Per una comprensione più approfondita, sarebbe necessario riascoltare le intercettazioni. E una prova concreta esiste: Il Dubbio ha infatti rilevato, in esclusiva, la presenza di Matteo Messina Denaro in via D'Amelio, rileggendo le intercettazioni di Riina. Questa scoperta confermerebbe anche le dichiarazioni dell'ex pentito Maurizio Avola, finora ritenute inaffidabili dalla Procura di Caltanissetta. In seguito alla pubblicazione del nostro articolo, la Procura di Caltanissetta, guidata all'epoca da Gabriele Paci, ha disposto, il 15 luglio 2021, un nuovo ascolto di quel passaggio, affidandolo alla Dia.

I risultati sono sorprendenti: grazie a un sistema di miglioramento dell'audio, non solo è stata confermata l'interpretazione de Il Dubbio, ma sono emersi nuovi elementi assenti nelle trascrizioni originali. È stato confermato che Riina, riferendosi a “quello della luce”, intendeva proprio Matteo Messina Denaro e ha menzionato anche il nome di Giuseppe, chiaro riferimento a Graviano. Quest'ultimo nome, va sottolineato, non era presente nella trascrizione originale. Inoltre, da quel solo passaggio emerge un ulteriore elemento di novità: Riina era a conoscenza del fatto che la sorella di Borsellino si sarebbe recata dalla madre, dettaglio assente nella trascrizione originale. Tutto ciò dimostra l'importanza di riascoltare tutte le intercettazioni, che potrebbero riservare ulteriori sorprese.

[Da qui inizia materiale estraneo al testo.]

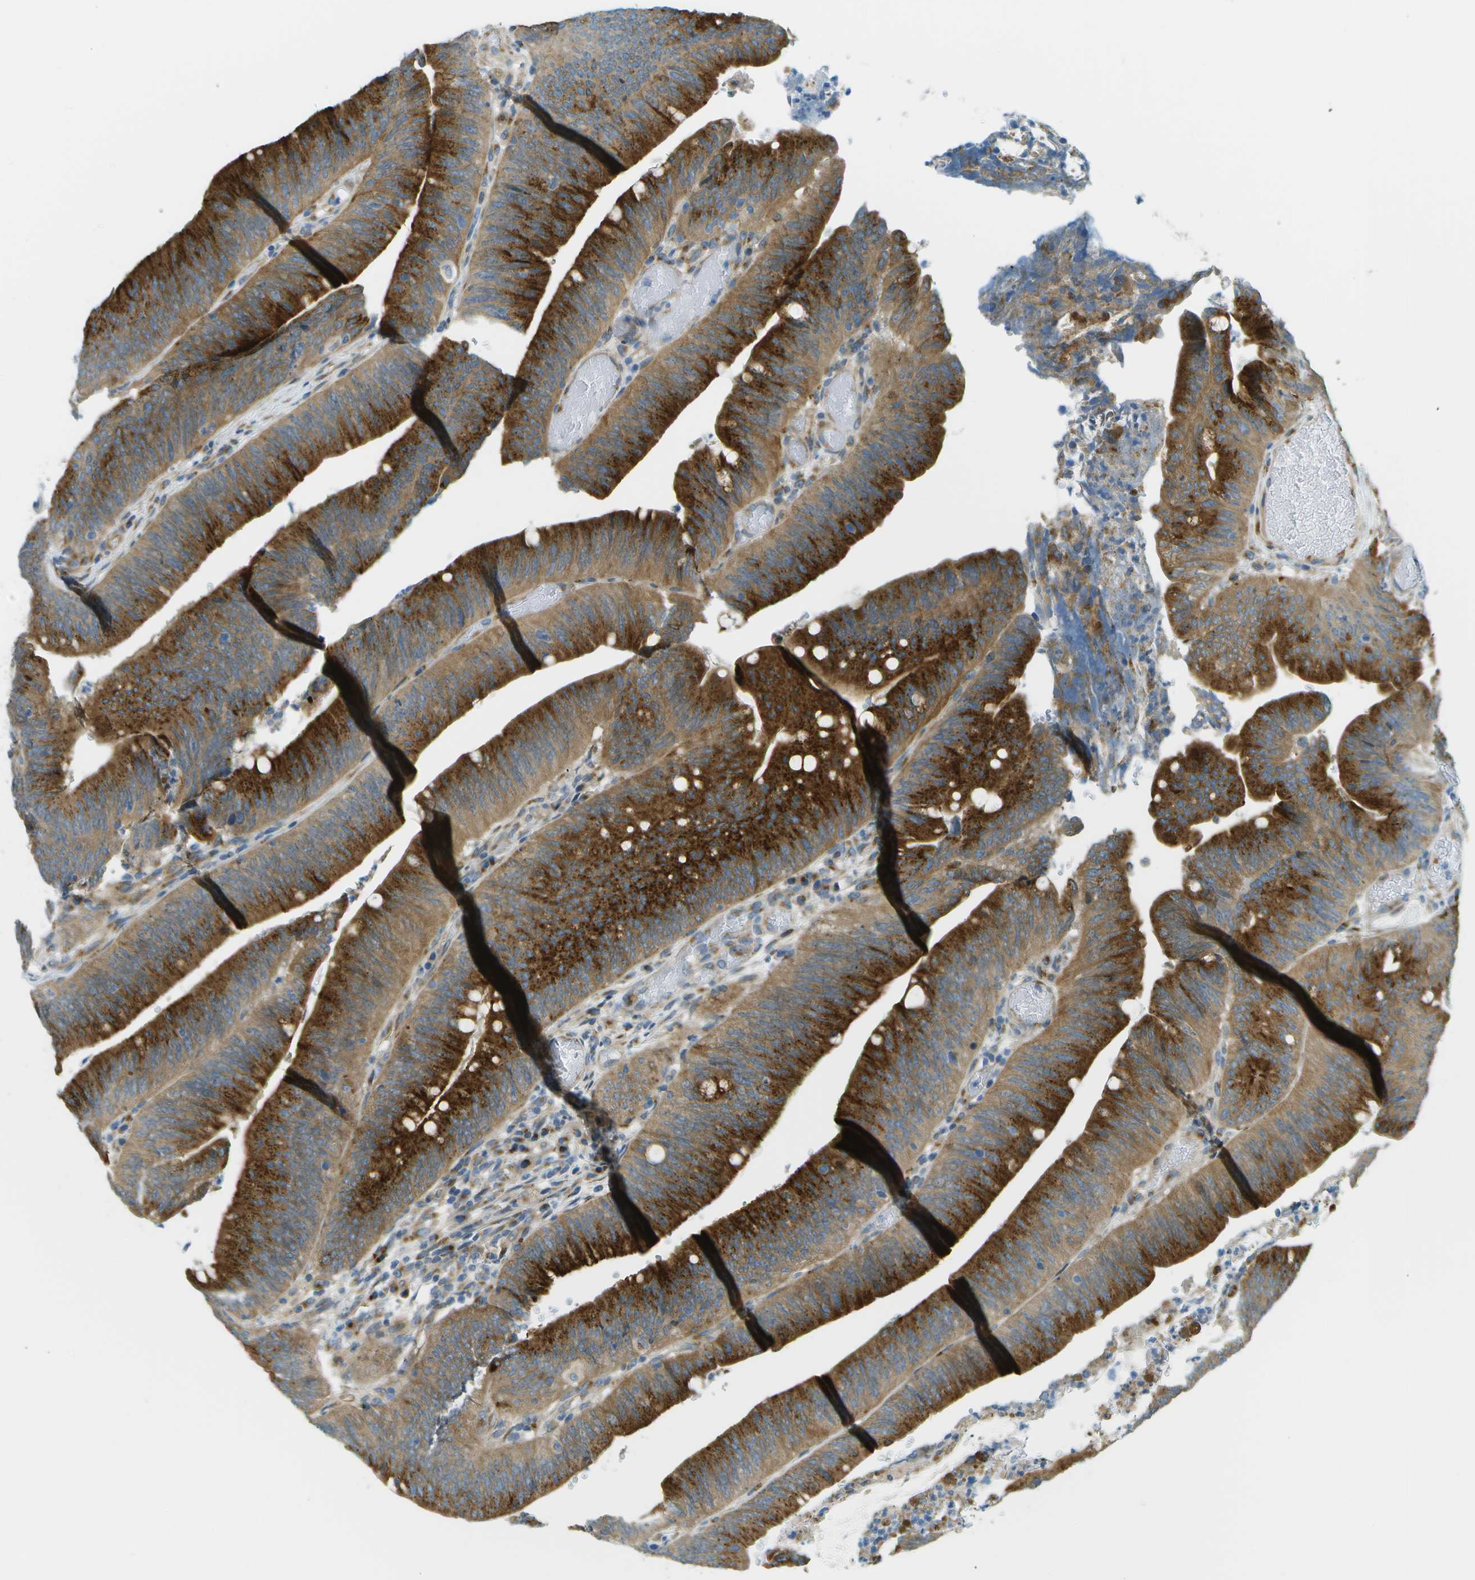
{"staining": {"intensity": "strong", "quantity": ">75%", "location": "cytoplasmic/membranous"}, "tissue": "colorectal cancer", "cell_type": "Tumor cells", "image_type": "cancer", "snomed": [{"axis": "morphology", "description": "Normal tissue, NOS"}, {"axis": "morphology", "description": "Adenocarcinoma, NOS"}, {"axis": "topography", "description": "Rectum"}], "caption": "Protein expression by IHC demonstrates strong cytoplasmic/membranous positivity in approximately >75% of tumor cells in adenocarcinoma (colorectal). (brown staining indicates protein expression, while blue staining denotes nuclei).", "gene": "ACBD3", "patient": {"sex": "female", "age": 66}}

Un approfondimento da parte della Procura di Caltanissetta, attualmente guidata da Salvatore De Luca, sarebbe interessante. Ciò confermerebbe l'analisi documentata nel libro “La strage. L'agenda rossa di Paolo Borsellino e i depistaggi di via D'Amelio” di Vincenzo Ceruso. Venerdì scorso, a Roma, si è tenuta la presentazione del libro, organizzata dalla Comunità di Sant'Egidio presso la Basilica di San Bartolomeo all'Isola Tiberina. L'incontro è stato arricchito dai toccanti interventi di Lucia Borsellino e dell’avvocato Fabio Trizzino.

A concludere l'evento, le parole della presidente della commissione Antimafia, Chiara Colosimo. Durante l'incontro, l'avvocato Trizzino ha sottolineato che per comprendere l'operato di Borsellino non è necessario concentrarsi solo dietro la sparizione dell’agenda rossa. È noto, infatti, che Borsellino stava indagando su mafia- appalti, come confermato anche dai documenti desecretati recentemente dalla commissione Antimafia. Inoltre, aveva scoperto gravi fatti riguardanti la Procura di Palermo, come emerge dalle dichiarazioni rese al Csm, a fine luglio 1992, da alcuni magistrati e dalla sorella di Giovanni Falcone.

Come raccontato da Antonio Ingroia, sappiamo che Borsellino iniziò a prendere appunti sull'agenda dopo aver scoperto che Falcone teneva dei diari. I pochi appunti pubblicati (il resto è conservato in floppy disk ancora non resi noti, e sarebbe ora di farli uscire fuori) riguardano le dinamiche interne alla Procura. Falcone, su suggerimento di Rocco Chinnici, annotava tutto ciò che gli sembrava sospetto, temendo che i suoi nemici potessero nascondersi anche all'interno del palazzo di giustizia. Chinnici lo invitava a farlo, dicendogli che, in caso di morte, gli appunti avrebbero potuto aiutare a scoprire i colpevoli. Borsellino ha chiaramente seguito l'esempio di Falcone, ed era anche pronto a denunciare tutto alla Procura di Caltanissetta. Non fece in tempo.